De laatste keren voordat hij definitief met de lessen stopte, kreeg ik de stellige indruk dat hij niet langer voor het dansen kwam maar om me zijn in memoriam te dicteren en het te vervolmaken. Toen ik hem zei dat ik bereid was het te schrijven, maar dat hij dan ook het vertrouwen moest hebben dat ik dat op eigen kracht kon, werd hij chagrijnig. Ik moest wel beseffen dat je een in memoriam maar één keer krijgt.

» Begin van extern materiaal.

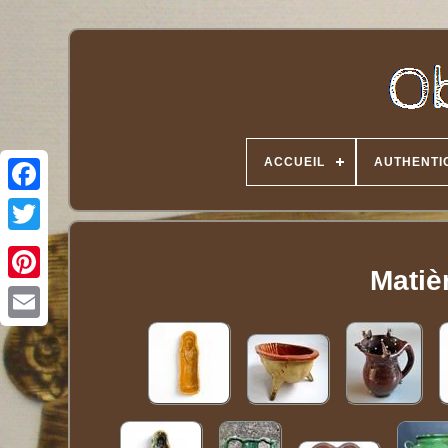
ACCUEIL
AUTHENTI
Twitter
Matièr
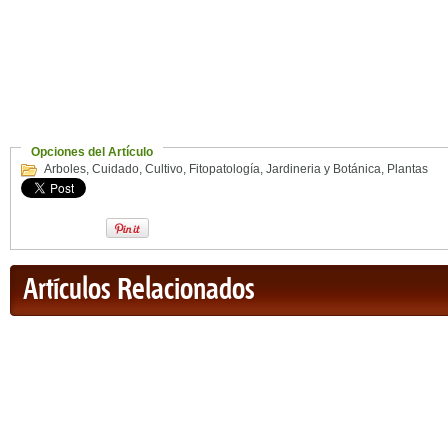
Opciones del Artículo
Arboles
,
Cuidado
,
Cultivo
,
Fitopatología
,
Jardineria y Botánica
,
Plantas
Artículos Relacionados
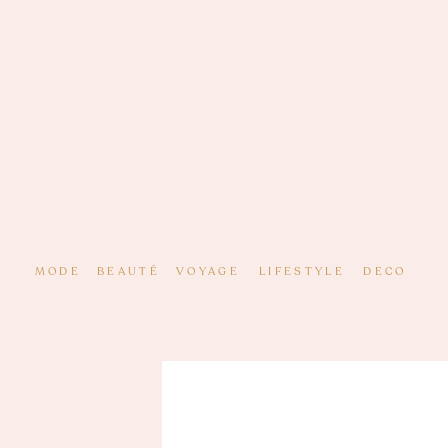
MODE
BEAUTÉ
VOYAGE
LIFESTYLE
DECO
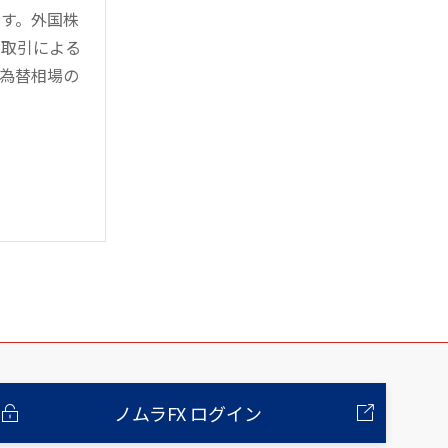
す。外国株
対取引による
為替相場の
ノムラFX ログイン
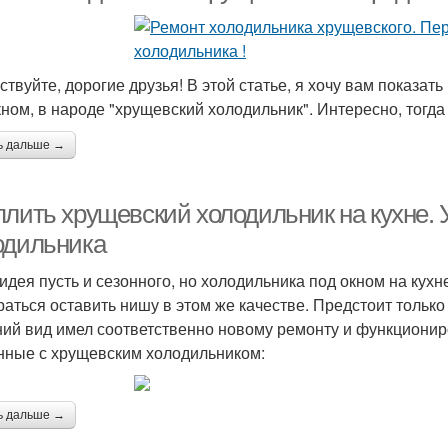
твуйте, дорогие друзья! В этой статье, я хочу вам показать
кном, в народе "хрущевский холодильник". Интересно, тогда
ь дальше →
плить хрущевский холодильник на кухне.
одильника
идея пусть и сезонного, но холодильника под окном на кух
раться оставить нишу в этом же качестве. Предстоит только
ий вид имел соответственно новому ремонту и функциони
нные с хрущевским холодильником:
ь дальше →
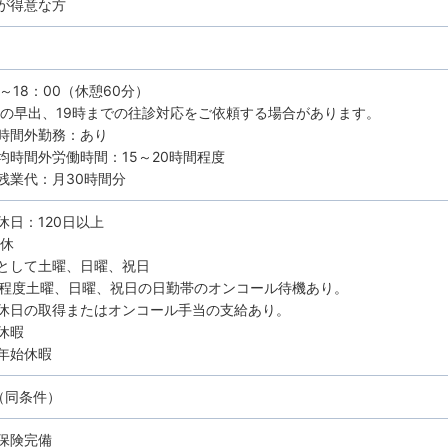
が得意な方
0～18：00（休憩60分）
時の早出、19時までの往診対応をご依頼する場合があります。
時間外勤務：あり
均時間外労働時間：15～20時間程度
残業代：月30時間分
休日：120日以上
8休
として土曜、日曜、祝日
回程度土曜、日曜、祝日の日勤帯のオンコール待機あり。
日の取得またはオンコール手当の支給あり。
休暇
年始休暇
（同条件）
保険完備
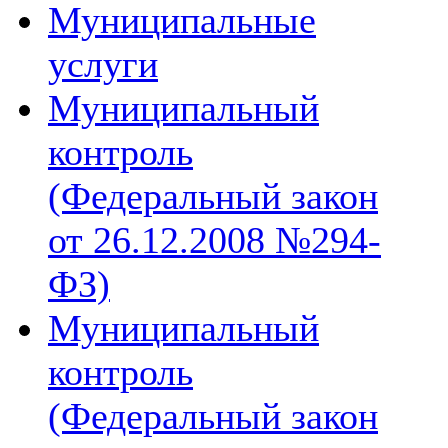
Муниципальные
услуги
Муниципальный
контроль
(Федеральный закон
от 26.12.2008 №294-
ФЗ)
Муниципальный
контроль
(Федеральный закон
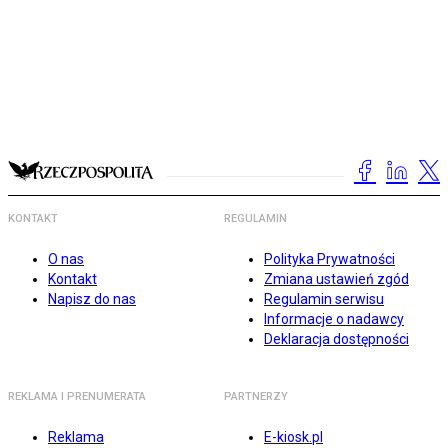
KONTAKT
REGULAMIN
O nas
Polityka Prywatności
Kontakt
Zmiana ustawień zgód
Napisz do nas
Regulamin serwisu
Informacje o nadawcy
Deklaracja dostępności
REKLAMA I PRENUMERATA
PARTNERZY
Reklama
E-kiosk.pl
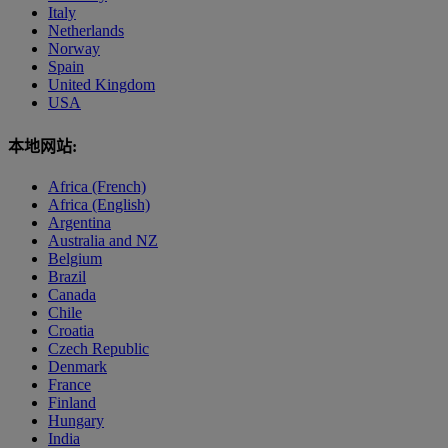
Italy
Netherlands
Norway
Spain
United Kingdom
USA
本地网站:
Africa (French)
Africa (English)
Argentina
Australia and NZ
Belgium
Brazil
Canada
Chile
Croatia
Czech Republic
Denmark
France
Finland
Hungary
India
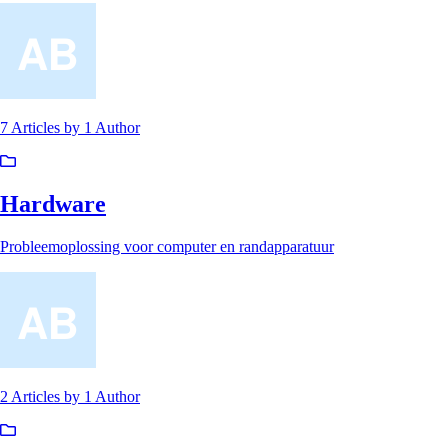
7 Articles
by
1 Author
Hardware
Probleemoplossing voor computer en randapparatuur
2 Articles
by
1 Author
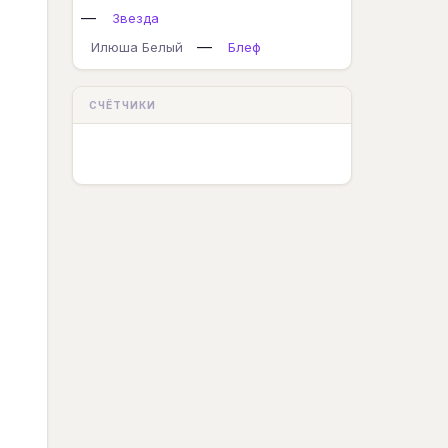
—
Звезда
—
Илюша Белый
Блеф
СЧЁТЧИКИ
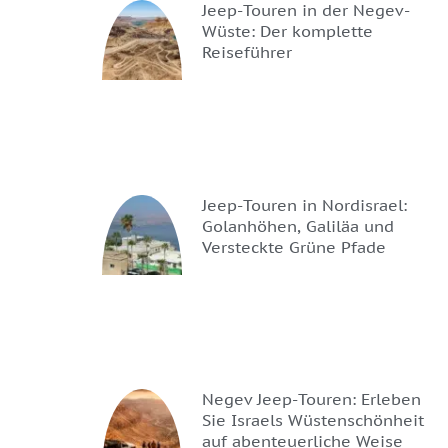
Jeep-Touren in der Negev-
Wüste: Der komplette
Reiseführer
Jeep-Touren in Nordisrael:
Golanhöhen, Galiläa und
Versteckte Grüne Pfade
Negev Jeep-Touren: Erleben
Sie Israels Wüstenschönheit
auf abenteuerliche Weise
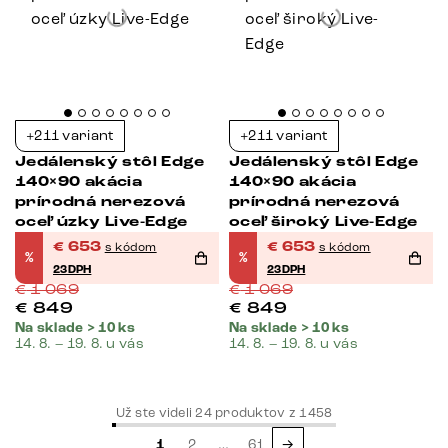
+211 variant
+211 variant
Jedálenský stôl Edge
Jedálenský stôl Edge
140×90 akácia
140×90 akácia
prírodná nerezová
prírodná nerezová
oceľ úzky Live-Edge
oceľ široký Live-Edge
€
653
€
653
s kódom
s kódom
%
%
23DPH
23DPH
€
1 069
€
1 069
€
849
€
849
Na sklade > 10 ks
Na sklade > 10 ks
14. 8. – 19. 8. u vás
14. 8. – 19. 8. u vás
Už ste videli
24
produktov z
1458
1
2
…
61
→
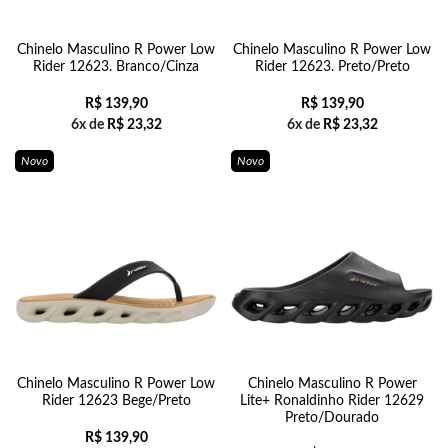
Chinelo Masculino R Power Low
Chinelo Masculino R Power Low
Rider 12623. Branco/Cinza
Rider 12623. Preto/Preto
R$
139,90
R$
139,90
6x de
R$
23,32
6x de
R$
23,32
Novo
Novo
Chinelo Masculino R Power Low
Chinelo Masculino R Power
Rider 12623 Bege/Preto
Lite+ Ronaldinho Rider 12629
Preto/Dourado
R$
139,90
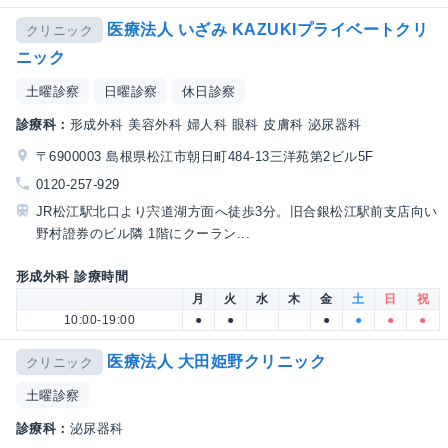
医療法人 いざみ KAZUKIプライベートクリ
クリニック
ニック
土曜診察
日曜診察
休日診察
診療科：
形成外科 美容外科 婦人科 眼科 皮膚科 泌尿器科
〒6900003 島根県松江市朝日町484-13三洋苑第2ビル5F
0120-257-929
JR松江駅北口より宍道湖方面へ徒歩3分。旧合銀松江駅前支店向い
野村證券のビル隣 1階にクーラン...
形成外科 診療時間
月
火
水
木
金
土
日
祝
10:00-19:00
●
●
●
●
●
●
医療法人 大田姫野クリニック
クリニック
土曜診察
診療科：
泌尿器科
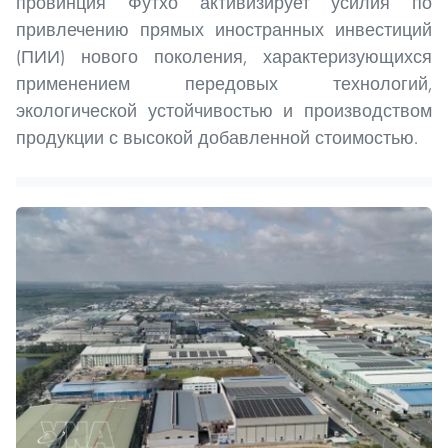
провинция Футхо активизирует усилия по
привлечению прямых иностранных инвестиций
(ПИИ) нового поколения, характеризующихся
применением передовых технологий,
экологической устойчивостью и производством
продукции с высокой добавленной стоимостью.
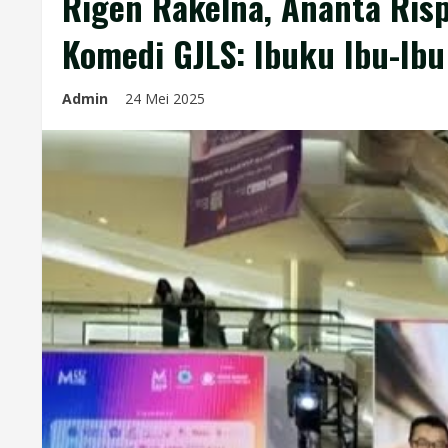
Rigen Rakelna, Ananta Risp
Komedi GJLS: Ibuku Ibu-Ibu
Admin
24 Mei 2025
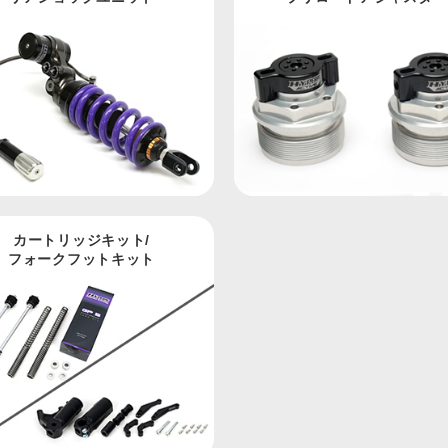
カートリッジキット/
フォークフットキット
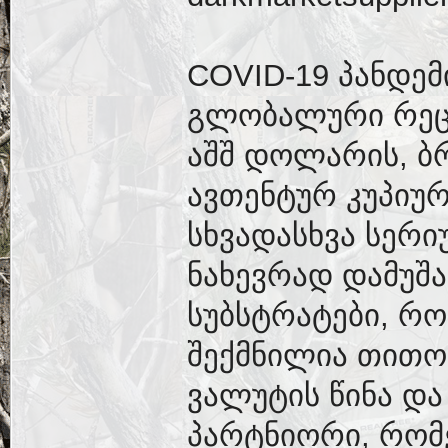
COVID-19 პანდემ
გლობალური რეცე
აშშ დოლარის, ბ
ავთენტურ კუპიუ
სხვადასხვა სერი
ნახევრად დამუშა
სუბსტრატები, რ
შექმნილია თითო
ვალუტის წინა და 
პარტნიორი, რო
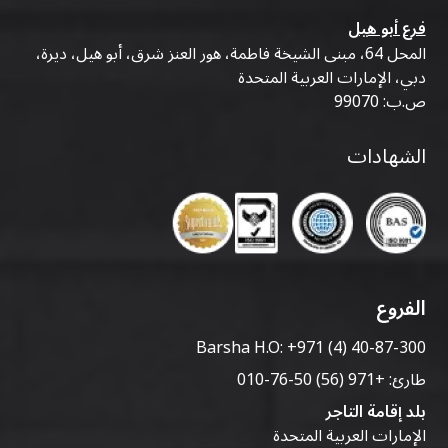
فرع أبو هيل
المحل 64، مبنى الشيخة فاطمة، هور العنز شرق، أبو هيل، ديرة،
دبي، الإمارات العربية المتحدة
ص.ب: 99070
الشهادات
الفروع
Barsha H.O:
+971 (4) 40-87-300
طارئ:
+971 (56) 50-76-010
بلد إقامة التاجر
الإمارات العربية المتحدة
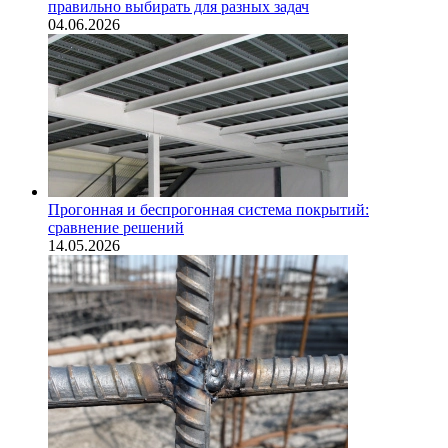
правильно выбирать для разных задач
04.06.2026
Прогонная и беспрогонная система покрытий:
сравнение решений
14.05.2026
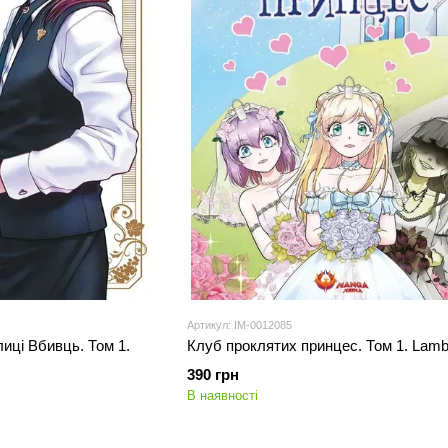
Артикул: IM-0012085
иці Вбивць. Том 1.
Клуб проклятих принцес. Том 1. Lam
390 грн
В наявності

De meeste van zijn familieleden, vrienden en collega’s zullen er weinig van hebben gemerkt dat Tijs Goldschmidt af en toe somber was. Dat hij nooit, maar dan ook nooit klaagde, maakte hem eenzaam. Daar zat hij dan met een boek op zijn schoot, waarvan hij wist dat hij het nooit uit zou lezen, en een limonadeglas vol calvados in de hand. Goldschmidt beschouwde zijn somberheden als een privézaak waar niemand iets mee te maken had en trok zich terug zodra hij een depressie voelde opspelen. Kwam hij onvoorzien toch iemand tegen dan deed hij alsof het leven voorspoedig verliep en maakte opgewekt grappen. Ook bezwoer
hij iedereen die zich niet goed voelde mijn lessen te gaan volgen, hoewel ik zelf in de heilzame werking daarvan juist door hem niet erg meer geloofde. De laatste keer ontmoette ik hem op straat. Hij was inmiddels gestopt met Zumbadansen en kwam net uit het Prentenkabinet van het Rijksmuseum. Ik wist dat hij, om toch af en toe actief te zijn, wel eens bezichtiging aanvroeg van de atmosferische landschapstekeningen van Van Goyen. Het maken van de afspraak met een medewerker, de speciale begeleiding, het aantrekken van de witte handschoenen, ze gaven hem enige tijd het gevoel dat hij nog niet was uitgerangeerd. Ten slotte heeft hij zelfs zichzelf daarmee niet meer voor de gek kunnen houden.